What is needed: Lines from the one containing "Share this eve" through the end of the material below should be given again exactly, with no others.

Provided records:
┄┄┄┄┄┄
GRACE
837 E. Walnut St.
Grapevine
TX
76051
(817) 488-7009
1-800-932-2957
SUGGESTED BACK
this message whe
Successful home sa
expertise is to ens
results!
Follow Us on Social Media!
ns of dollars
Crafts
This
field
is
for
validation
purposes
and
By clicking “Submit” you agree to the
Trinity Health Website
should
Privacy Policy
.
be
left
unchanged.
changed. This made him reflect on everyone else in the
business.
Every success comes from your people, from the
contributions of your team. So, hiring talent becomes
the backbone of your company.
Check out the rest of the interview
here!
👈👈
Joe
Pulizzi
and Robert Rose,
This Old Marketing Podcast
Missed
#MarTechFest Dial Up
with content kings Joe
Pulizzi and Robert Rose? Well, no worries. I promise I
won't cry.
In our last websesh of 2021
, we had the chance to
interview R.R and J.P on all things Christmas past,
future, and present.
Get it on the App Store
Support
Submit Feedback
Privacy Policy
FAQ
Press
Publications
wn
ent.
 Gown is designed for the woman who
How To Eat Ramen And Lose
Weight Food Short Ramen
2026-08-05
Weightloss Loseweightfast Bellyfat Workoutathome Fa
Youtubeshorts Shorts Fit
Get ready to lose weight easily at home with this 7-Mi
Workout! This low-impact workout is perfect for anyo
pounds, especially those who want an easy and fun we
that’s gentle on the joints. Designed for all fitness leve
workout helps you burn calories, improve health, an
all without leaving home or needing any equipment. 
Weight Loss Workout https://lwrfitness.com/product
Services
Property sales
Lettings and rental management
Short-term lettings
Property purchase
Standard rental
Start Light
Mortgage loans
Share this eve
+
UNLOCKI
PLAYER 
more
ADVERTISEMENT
┄┄┄┄┄┄
Output for this task:
Share this eve
+
UNLOCKI
PLAYER 
more
ADVERTISEMENT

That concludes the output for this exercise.